── Material provided ──

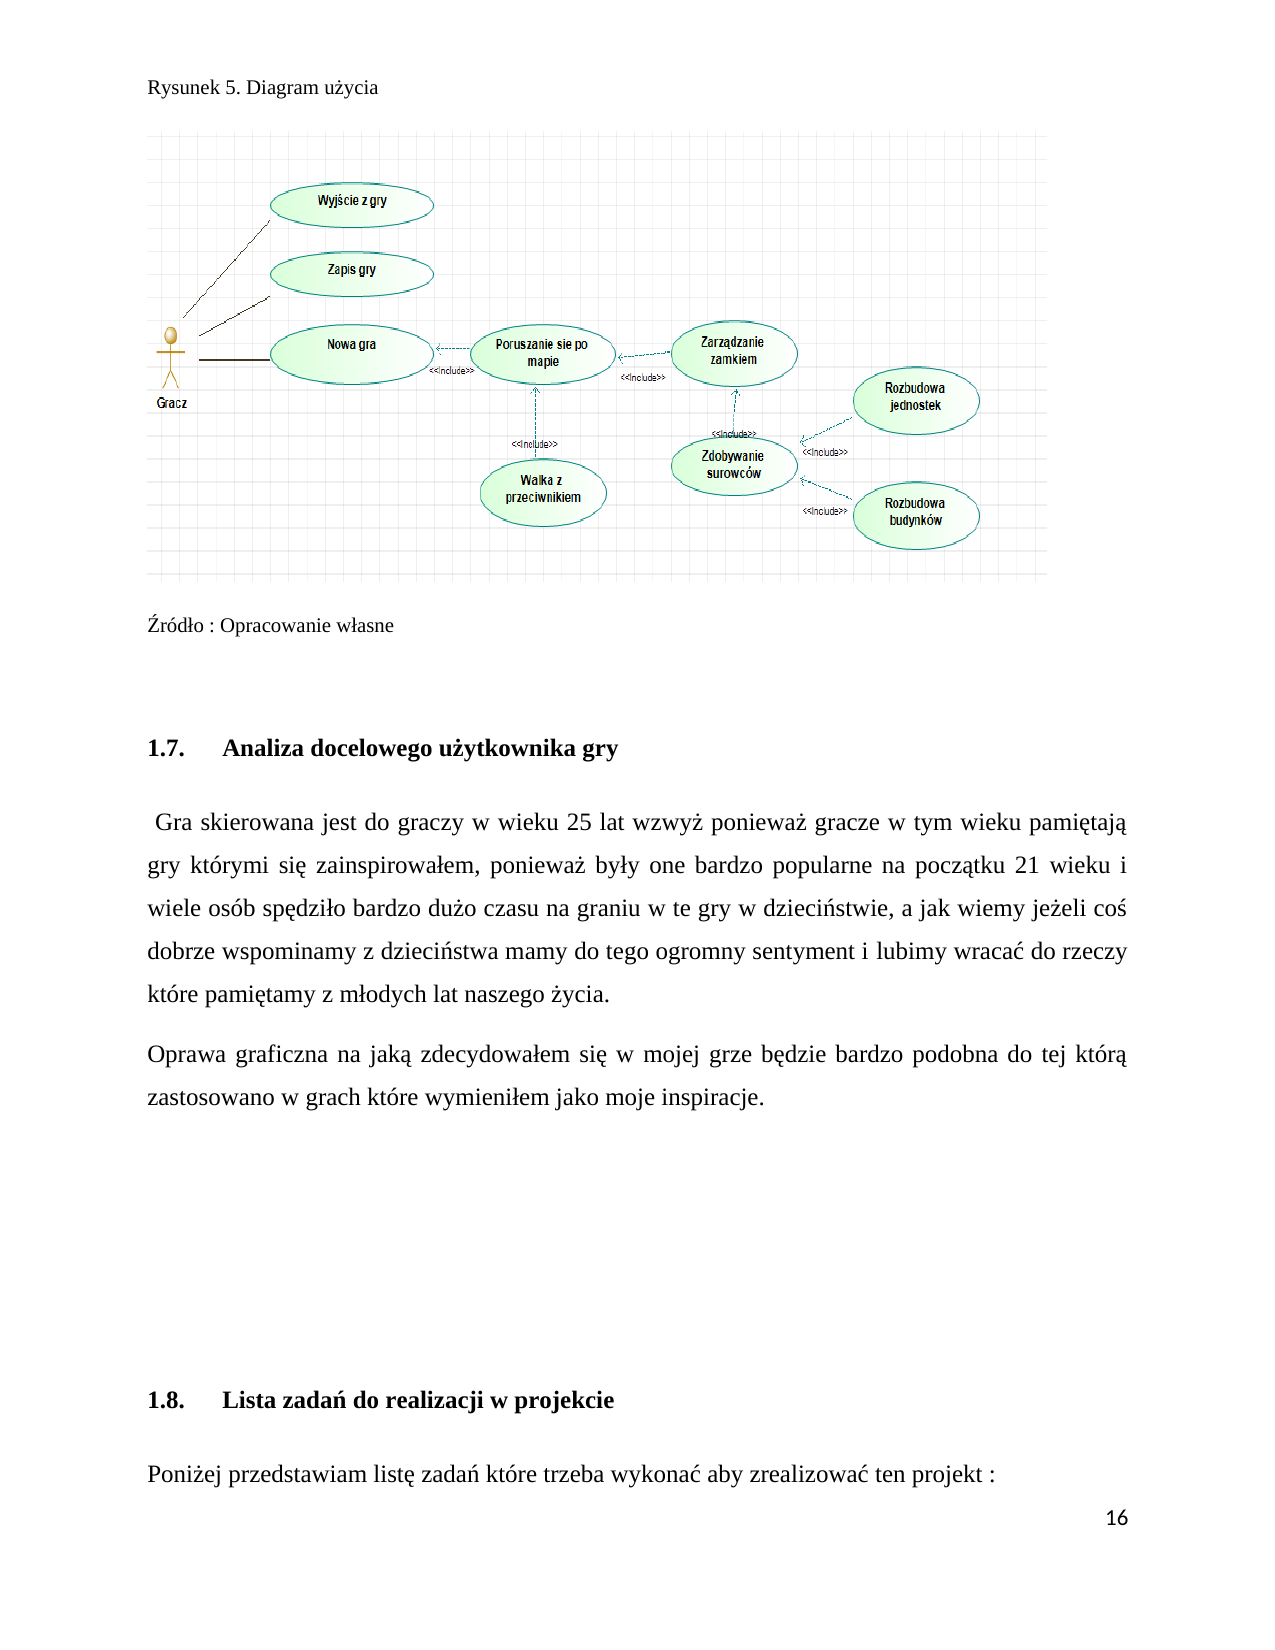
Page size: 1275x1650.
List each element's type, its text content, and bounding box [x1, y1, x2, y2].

text Poniżej przedstawiam listę zadań które trzeba wykonać aby zrealizować ten projekt : [147, 1459, 1128, 1487]
list Lista zadań do realizacji w projekcie [147, 1385, 1128, 1414]
text Źródło : Opracowanie własne [147, 612, 1128, 637]
text Gra skierowana jest do graczy w wieku 25 lat wzwyż ponieważ gracze w tym wieku pamiętają gry którymi się zainspirowałem, ponieważ były one bardzo popularne na początku 21 wieku i wiele osób spędziło bardzo dużo czasu na graniu w te gry w dzieciństwie, a jak wiemy jeżeli coś dobrze wspominamy z dzieciństwa mamy do tego ogromny sentyment i lubimy wracać do rzeczy które pamiętamy z młodych lat naszego życia. [147, 807, 1128, 1008]
text Rysunek 5. Diagram użycia [147, 75, 1128, 99]
text Oprawa graficzna na jaką zdecydowałem się w mojej grze będzie bardzo podobna do tej którą zastosowano w grach które wymieniłem jako moje inspiracje. [147, 1039, 1128, 1111]
list Analiza docelowego użytkownika gry [147, 733, 1128, 762]
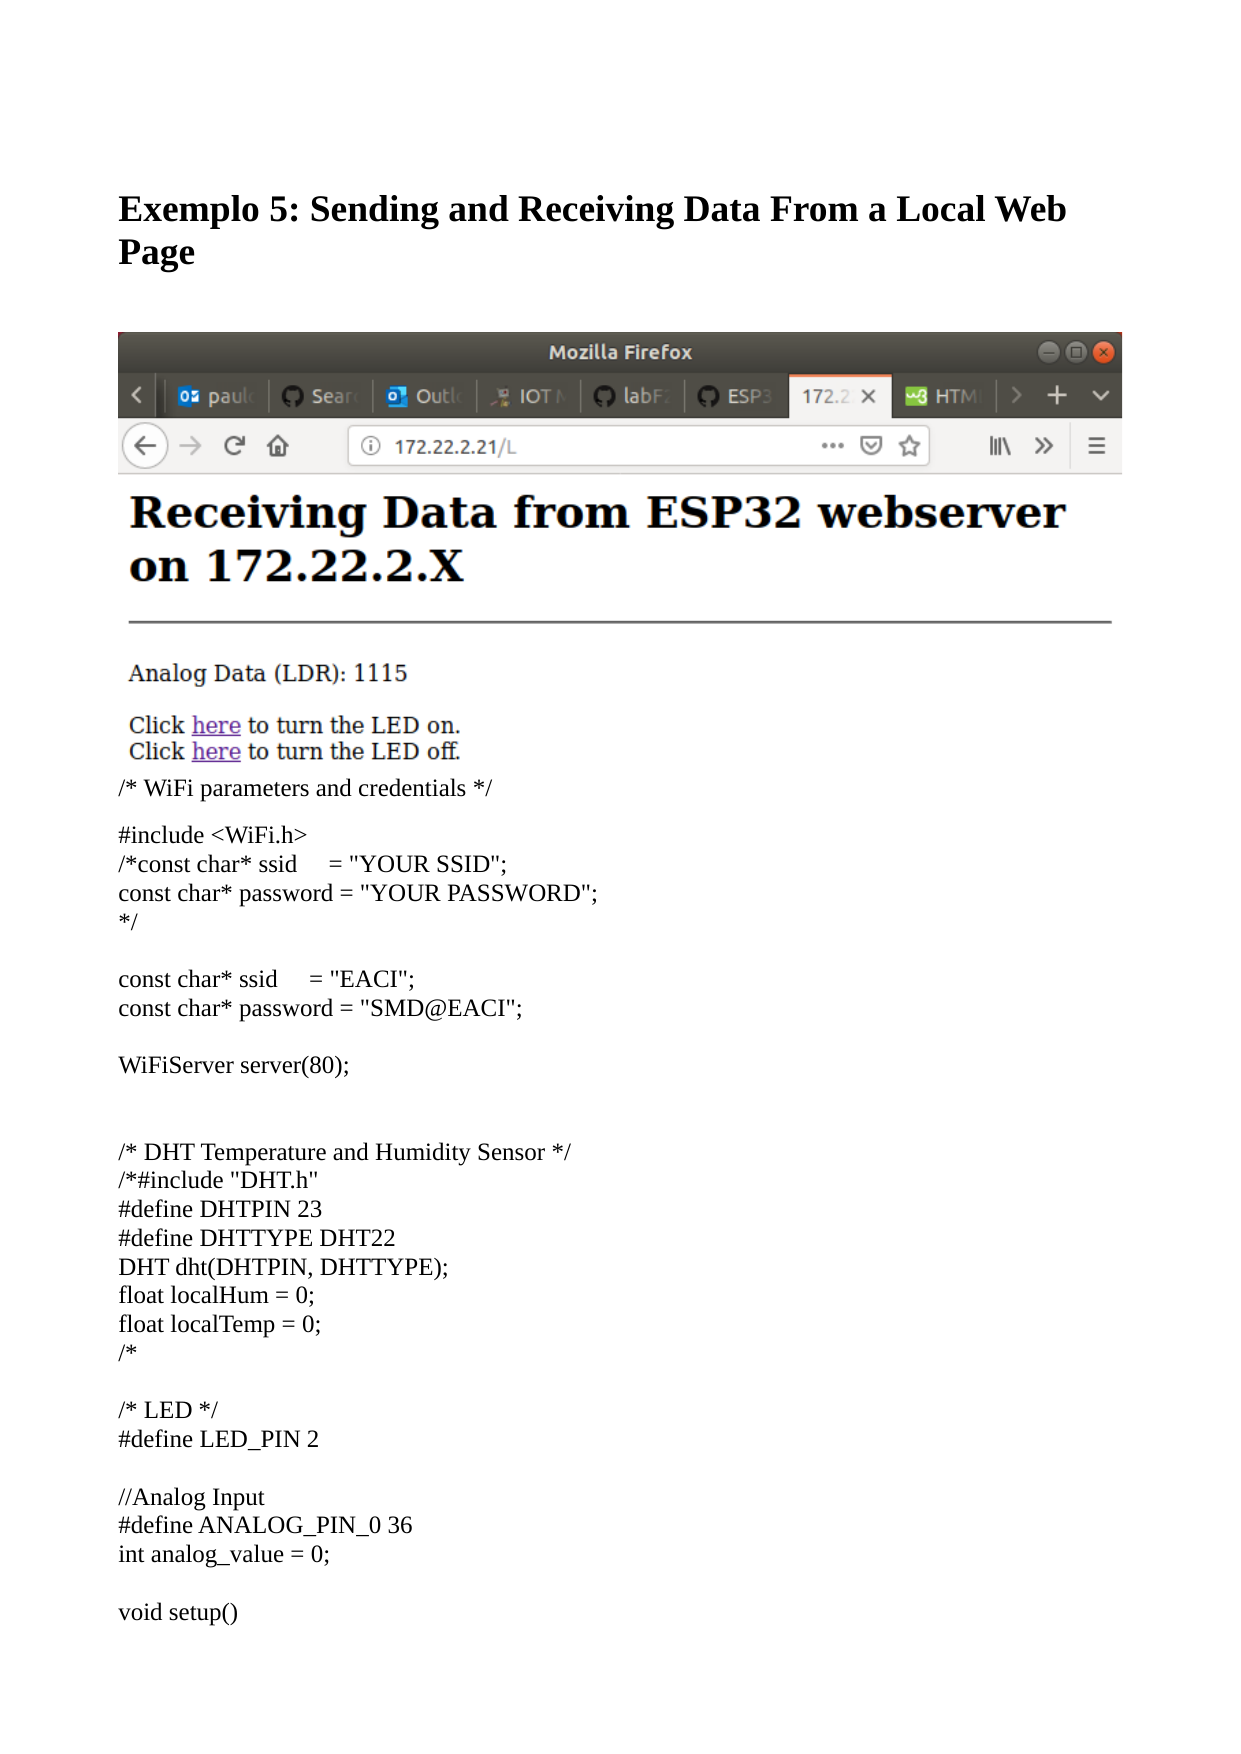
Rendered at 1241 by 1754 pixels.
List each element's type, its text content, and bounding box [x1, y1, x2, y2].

text /* DHT Temperature and Humidity Sensor */ [118, 1137, 1122, 1166]
text WiFiServer server(80); [118, 1051, 1122, 1079]
text DHT dht(DHTPIN, DHTTYPE); [118, 1252, 1122, 1281]
text const char* password = "YOUR PASSWORD"; [118, 878, 1122, 907]
text float localHum = 0; [118, 1281, 1122, 1309]
text //Analog Input [118, 1482, 1122, 1511]
text /*const char* ssid = "YOUR SSID"; [118, 849, 1122, 878]
text /* WiFi parameters and credentials */ [118, 769, 1122, 802]
text #define LED_PIN 2 [118, 1424, 1122, 1453]
text #define ANALOG_PIN_0 36 [118, 1511, 1122, 1539]
text #define DHTPIN 23 [118, 1194, 1122, 1223]
text float localTemp = 0; [118, 1309, 1122, 1338]
subtitle Exemplo 5: Sending and Receiving Data From a Local Web Page [118, 187, 1122, 273]
text const char* ssid = "EACI"; [118, 964, 1122, 993]
text const char* password = "SMD@EACI"; [118, 993, 1122, 1022]
text void setup() [118, 1597, 1122, 1626]
picture [118, 332, 1123, 769]
text /* [118, 1338, 1122, 1367]
text */ [118, 907, 1122, 936]
text #include <WiFi.h> [118, 821, 1122, 849]
text int analog_value = 0; [118, 1539, 1122, 1568]
text #define DHTTYPE DHT22 [118, 1223, 1122, 1252]
text /* LED */ [118, 1396, 1122, 1424]
text /*#include "DHT.h" [118, 1166, 1122, 1194]
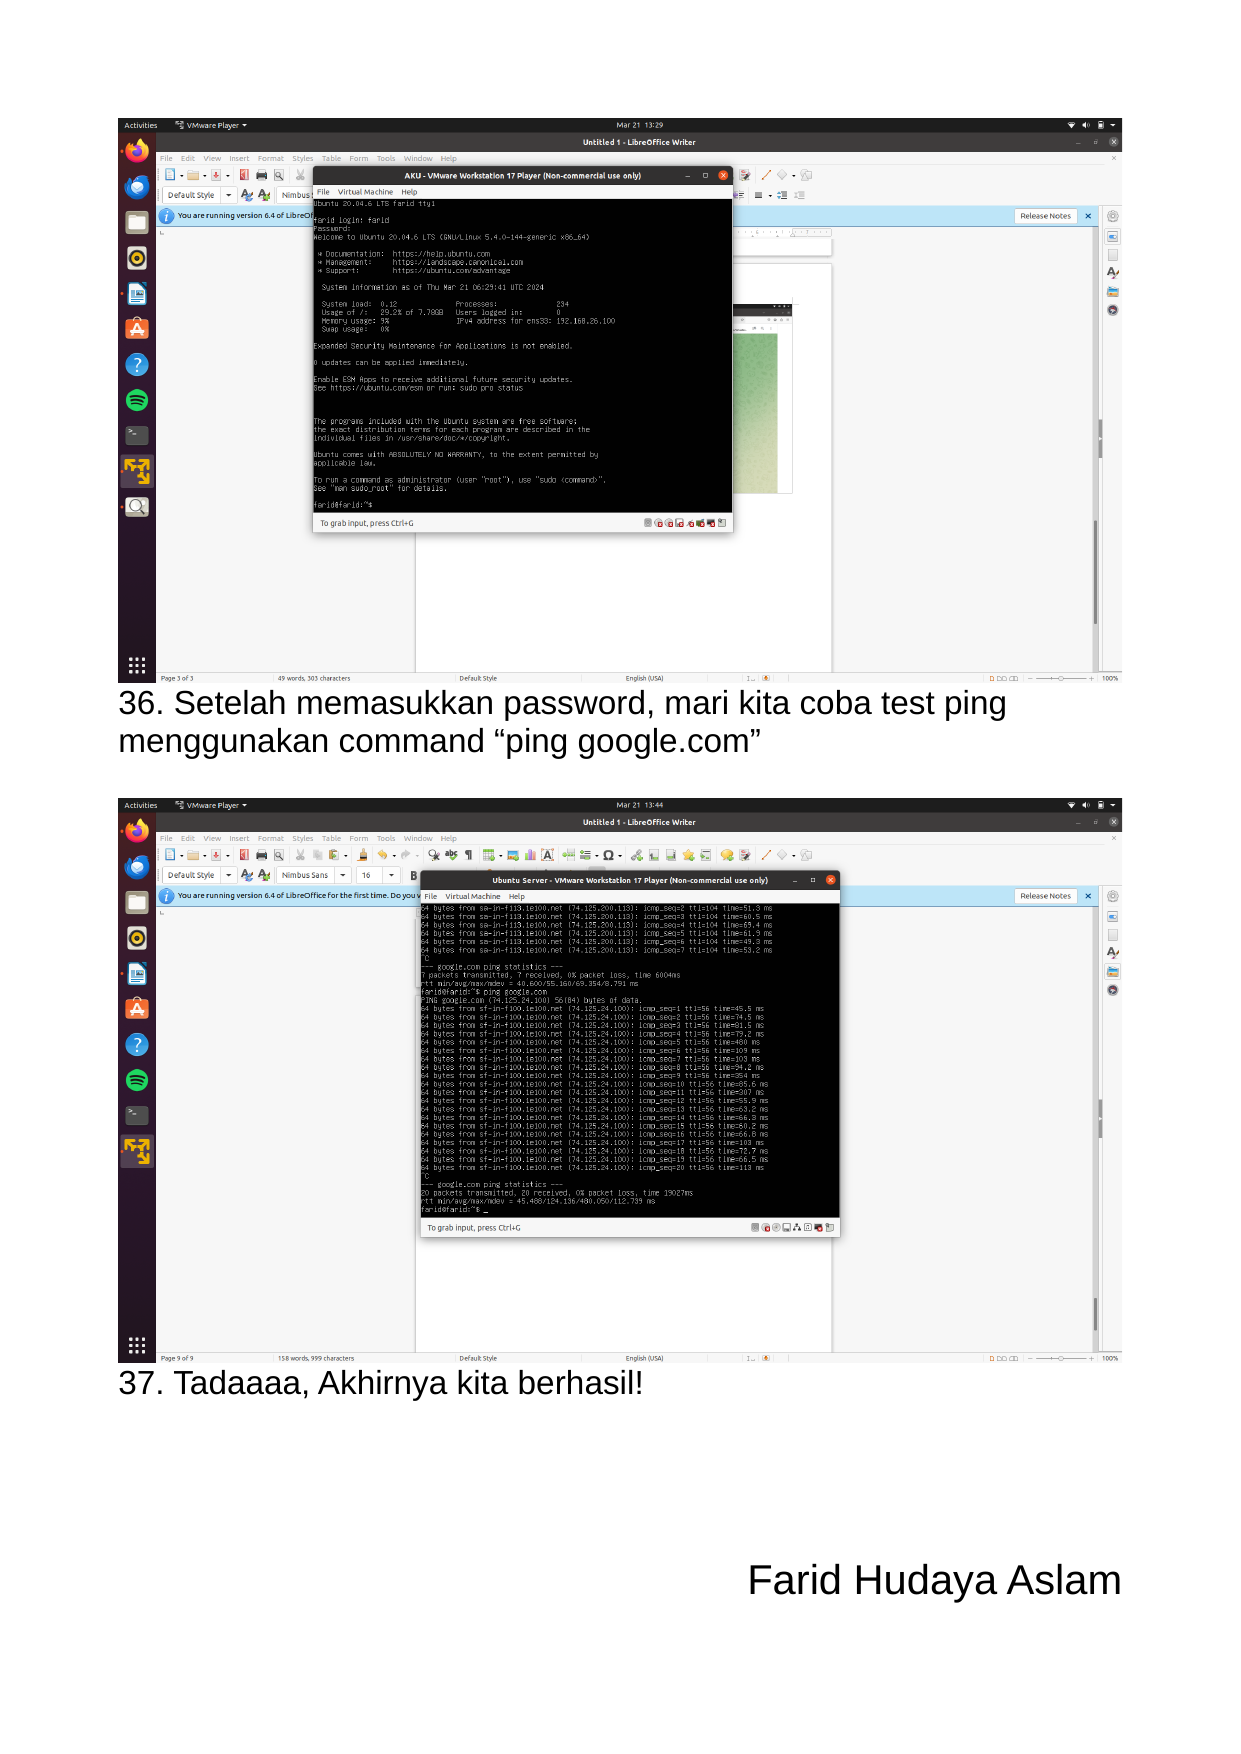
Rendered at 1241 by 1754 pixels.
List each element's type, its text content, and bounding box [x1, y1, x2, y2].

text 37. Tadaaaa, Akhirnya kita berhasil! [118, 1363, 1122, 1401]
text 36. Setelah memasukkan password, mari kita coba test ping menggunakan command “ping google.com” [118, 683, 1122, 760]
picture [118, 118, 1123, 683]
text Farid Hudaya Aslam [118, 1555, 1122, 1603]
picture [118, 798, 1123, 1363]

───

From the material above, extract each line that contains the string "password".

Output
text const char* password = "YOUR PASSWORD"; [118, 878, 1122, 907]
text const char* password = "SMD@EACI"; [118, 993, 1122, 1022]
text 36. Setelah memasukkan password, mari kita coba test ping menggunakan command “ping google.com” [118, 683, 1122, 760]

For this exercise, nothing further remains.